* [Provided text]
_ _ _

Stuff We Like :: 12.15.17

You guys, it snowed! And it’s Hanukkah! And there was election news that didn’t make me want to hide under the bed. Please let this be a sign of things to come.

 

around the web

I hope this makes you laugh as hard as I did: 20 Authors I Don’t Have to Read Because I Have Dated Men for 16 Years (I actually love Kurt Vonnegut, but #2 made me laugh so hard I spat my coffee.)

Relevant to my interests: A lovely profile on the homeschoolers of Harvard. “Homeschooling prepared me for Harvard really well because it fostered such a strong love for the act of learning… Not learning for a grade, not learning for an exam, but learning for the sheer love of knowledge itself.”

Let’s nerd out together about weird interstellar space objects, okay?

The weirdest thing I read this week: Judah Maccabee Versus the Anti-Vaxxers

 

at home/school/life

on the blog: I think we all need Suzanne’s top 10 kid/YA books books of 2017 list, right?

one year ago: I forgot how much I love this nerdy t-shirt roundup!

two years ago: I always find myself going back to Shelli’s list of easy ways to celebrate the winter solstice. (It's coming up!)

three years ago: Learning authentically through homeschooling

 

reading list

You know I will read anything about the Tudors, but Black Tudors was particularly fascinating — it’s a group biography of ten African people who made their homes in Tudor England (including an independent single woman!). It’s always interesting to read Black history before slavery became its defining characteristic — it’s so sad but also fascinating to imagine what it would look like if slavery hadn’t happened, and this book offers a glimpse at some of those possibilities (as well as the racism that would allow slavery to take such a long hold on Western history).

_ _ _

* [Given information]

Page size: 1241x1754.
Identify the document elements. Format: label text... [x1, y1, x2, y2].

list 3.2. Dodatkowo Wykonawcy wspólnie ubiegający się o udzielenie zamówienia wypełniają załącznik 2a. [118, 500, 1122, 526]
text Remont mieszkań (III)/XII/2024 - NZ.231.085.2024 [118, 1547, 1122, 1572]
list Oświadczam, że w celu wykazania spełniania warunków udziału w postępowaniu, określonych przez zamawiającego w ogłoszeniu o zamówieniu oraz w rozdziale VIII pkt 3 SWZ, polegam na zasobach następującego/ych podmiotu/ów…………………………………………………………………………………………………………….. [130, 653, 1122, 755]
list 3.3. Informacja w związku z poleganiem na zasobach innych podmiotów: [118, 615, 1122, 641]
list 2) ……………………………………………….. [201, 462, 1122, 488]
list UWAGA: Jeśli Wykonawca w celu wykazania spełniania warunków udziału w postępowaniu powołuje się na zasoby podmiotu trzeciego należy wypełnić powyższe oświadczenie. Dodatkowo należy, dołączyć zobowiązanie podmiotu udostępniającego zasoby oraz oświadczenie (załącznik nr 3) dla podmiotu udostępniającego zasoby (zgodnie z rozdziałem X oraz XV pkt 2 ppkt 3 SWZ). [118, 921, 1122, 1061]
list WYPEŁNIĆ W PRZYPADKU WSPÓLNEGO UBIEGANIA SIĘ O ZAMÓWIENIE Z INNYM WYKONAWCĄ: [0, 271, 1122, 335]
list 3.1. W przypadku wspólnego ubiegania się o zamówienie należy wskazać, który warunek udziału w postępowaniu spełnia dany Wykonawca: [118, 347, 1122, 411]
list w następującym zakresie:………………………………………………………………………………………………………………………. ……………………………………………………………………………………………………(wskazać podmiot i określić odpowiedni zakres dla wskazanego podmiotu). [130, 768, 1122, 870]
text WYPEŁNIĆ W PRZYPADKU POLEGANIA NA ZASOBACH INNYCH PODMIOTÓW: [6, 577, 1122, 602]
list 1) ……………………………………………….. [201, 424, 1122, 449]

_ _ _

* [Exercise details]
Write the next part of the "Stuff We Like" roundup, picking up right after its last sentence and keeping its chatty voice.

* [In response]
I love books about food and its role in history (See also: Eight Flavors: The Untold Story of American Cuisine, What She Ate: Six Remarkable Women and the Food That Tells Their Stories), so I was delighted to stumble upon A Square Meal: A Culinary History of the Great Depression, which — as the name tells you —is a history of eating during the 1930s and the emergence of what we think of as “American cuisine.”

 

at home

I love snow days. And I love having an excuse to have a fire. And I love jelly doughnuts. And I love that finals are over, and there’s a lovely, lovely vacation just ahead of me.

Like I have free time, I know, but I’m considering carving a little out to take this Literature and Mental Health: Reading for Wellbeing course because I feel like it might be just what I need. Doesn’t it seem like it might be just what we all kind of need?


Amy Sharony

Amy Sharony is the founder and editor-in-chief of home | school | life magazine. She's a pretty nice person until someone starts pluralizing things with apostrophes, but then all bets are off.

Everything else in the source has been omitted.